If we started off with our first egg going up by floors ten at a time? We can start dropping our egg from floor 10; if it dont break, we try floor 20, then floor 30 … we carry on until the egg breaks and then we back off nine floors and step through these floors one at a time until we find a solution.
Worst case with this strategy? If we dropped eggs on every 10th floor all the way up, and our first egg broke on floor 100. This has taken us ten drops so far. Now we know the solution must lay somewhere between floor 91 and floor 99 and we have to go through these in ones, starting at floor 91. The worst case would be if the solution was on floor 99, and this would take us nine more drops to determine. The worst case therefore, if we go by tens, is 19 drops.
Problems where the answer lies lower down the building are taking less drops than when the answer lies higher up.
The way to reduce the worst case is to try to make all cases take the same number of drops.
If the answer lies somewhere in a floor low down, then we have extra space when we need to step by singles, but, as we get higher up the building, we’ve already used chances to get there, so there we have less drops left when we have to switch to going floor by floor.
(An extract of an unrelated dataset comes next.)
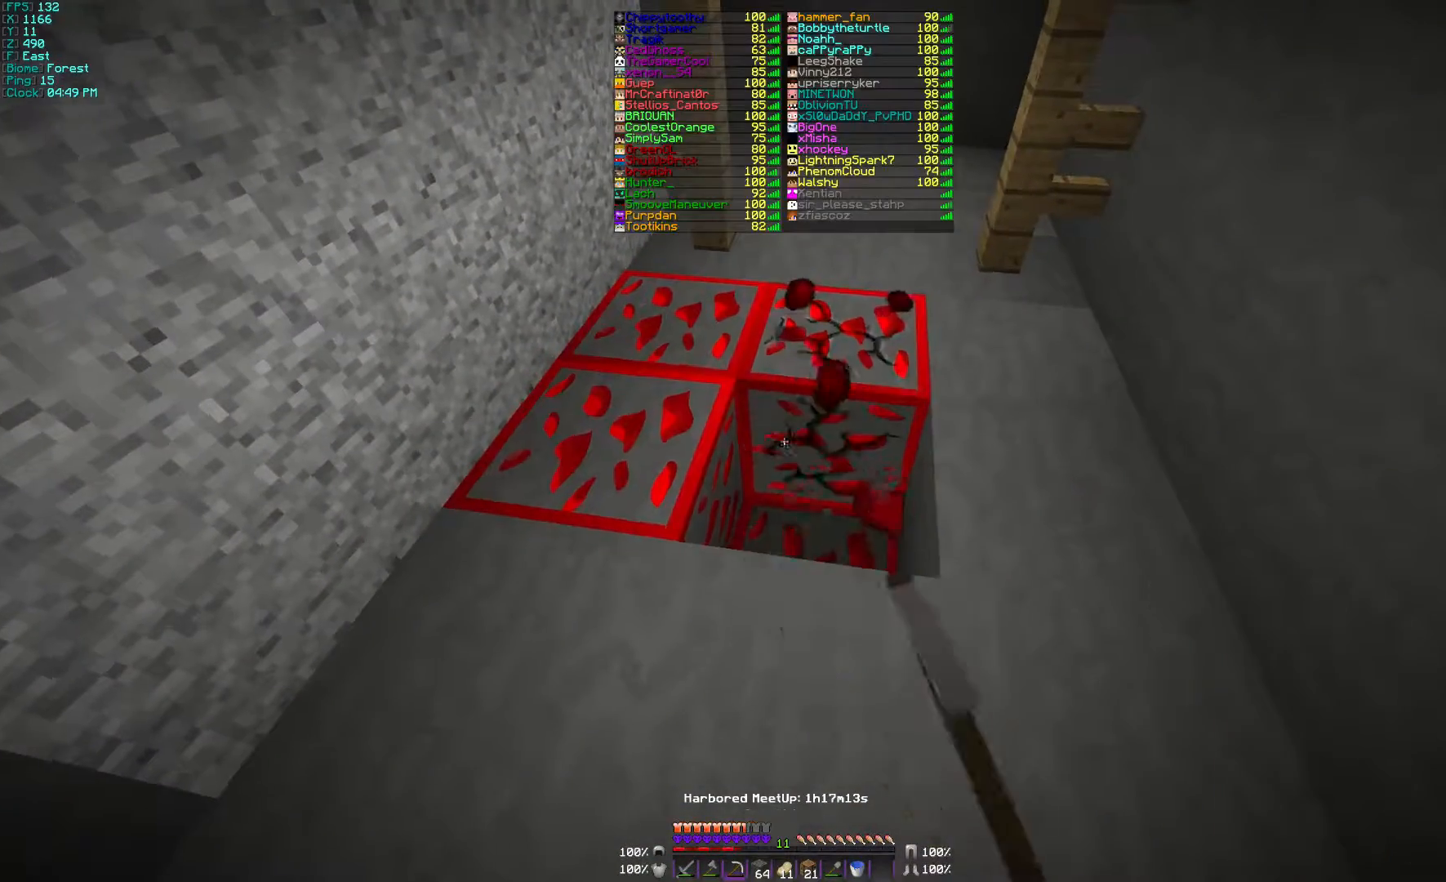
{"keys": ["d"], "mouse": ["left"], "events": [[100, "w", "up"], [400, "d", "down"]]}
Lets say we drop our first egg from floor n, if it breaks, we can step through the previous (n-1) floors one-by-one.
If it doesn’t break, rather than jumping up another n floors, instead we should step up just (n-1) floors (because we have one less drop available if we have to switch to floor by floor), so the next floor we should try is floor n + (n-1)
Similarly, if this drop does not break, we next need to jump up to floor n + (n-1) + (n-2), then floor n + (n-1) + (n-2) + (n-3) …
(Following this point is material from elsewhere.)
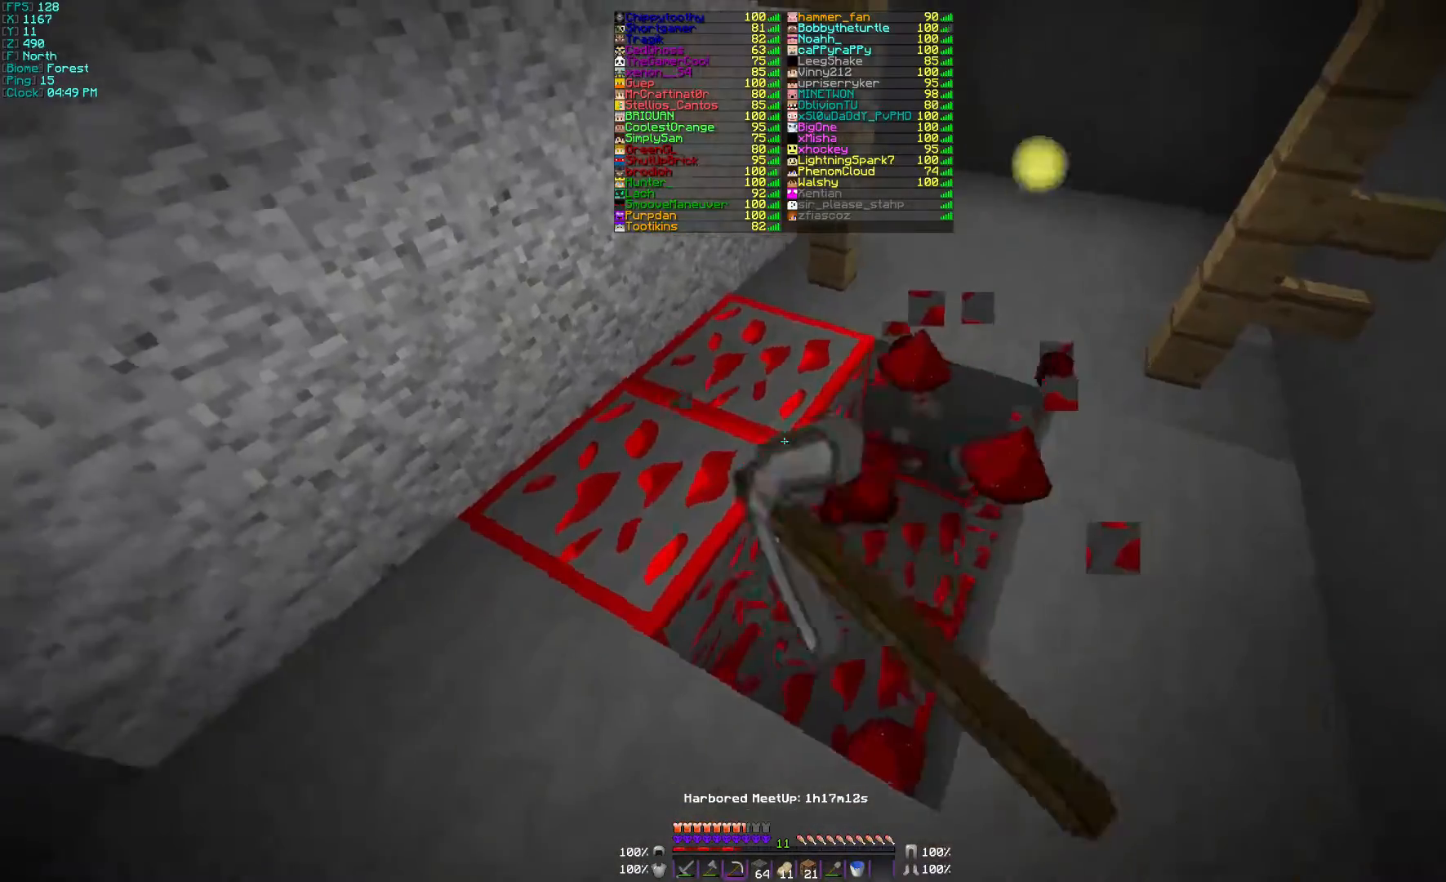
{"keys": [], "mouse": ["left"], "events": [[100, "d", "up"]]}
We keep reducing the step by one each time we jump up, until that step-up is just one floor, and get the following equation for a 100 floor building:
n + (n-1) + (n-2) + (n-3) + (n-4) + … + 1 >= 100
This summation is the formula for triangular numbers and can be simplified to:
n*(n+1)/2>= 100
This is a quadratic equation, with the positive root of 13.651. That is our absolute minimum number of egg drops --- Rounded up to 14.
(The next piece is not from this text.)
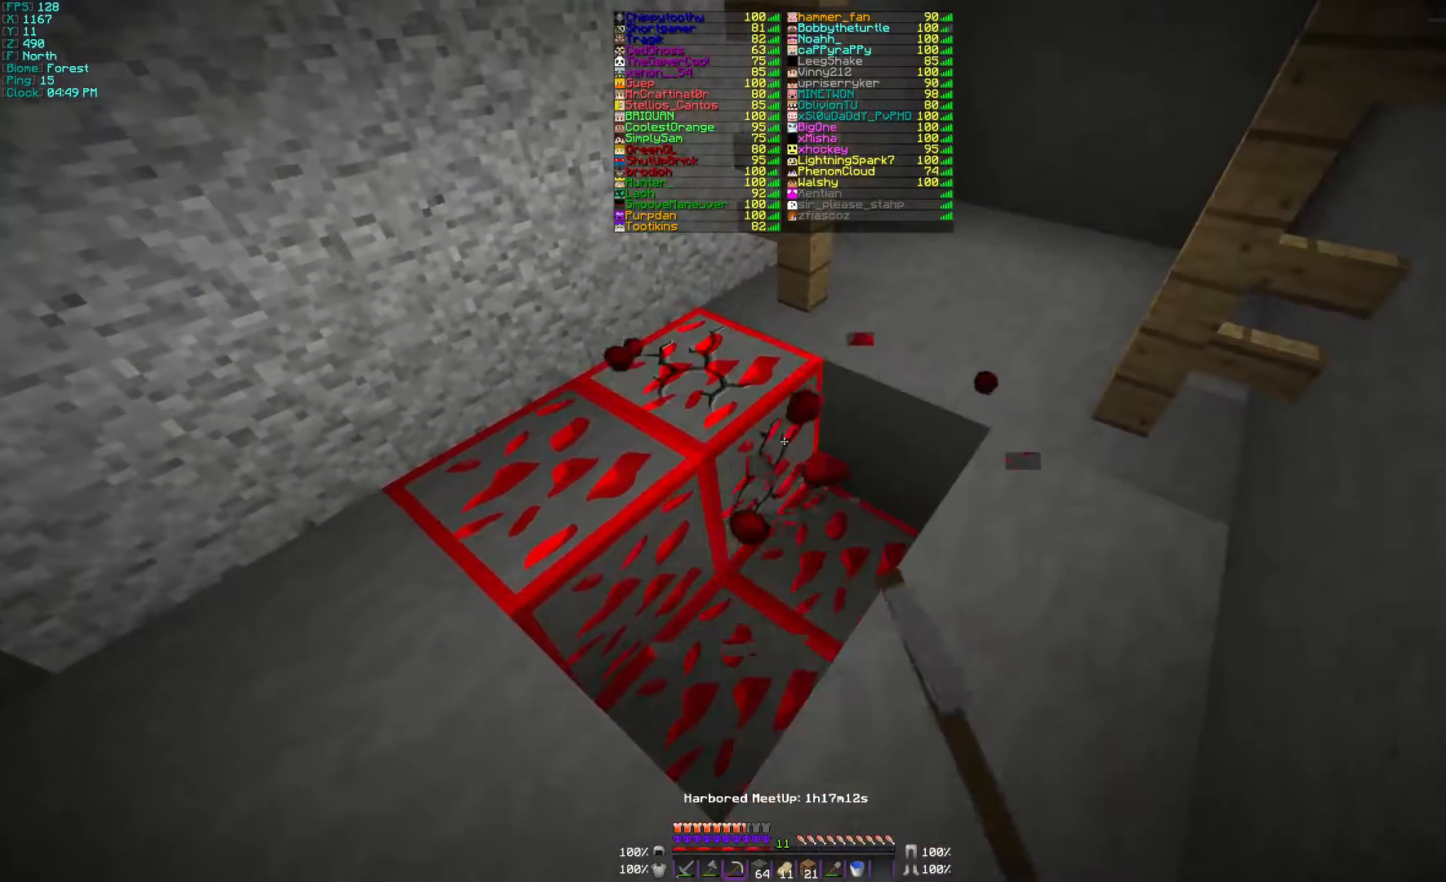
{"keys": [], "mouse": ["left"], "events": []}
Our first drop should be from floor 14, if egg survives we step up 13 floors to floor 27, then up 12 floors to 39.....
So the egg drops will be on floor 14 27 39 50 60 69 77 84 90 95 99 100.
The optimal strategy is to work our way through the floors outlined above until the first egg breaks, then back up to one floor higher than the previously tried floor and then proceed floor by floor until we find the exact solution.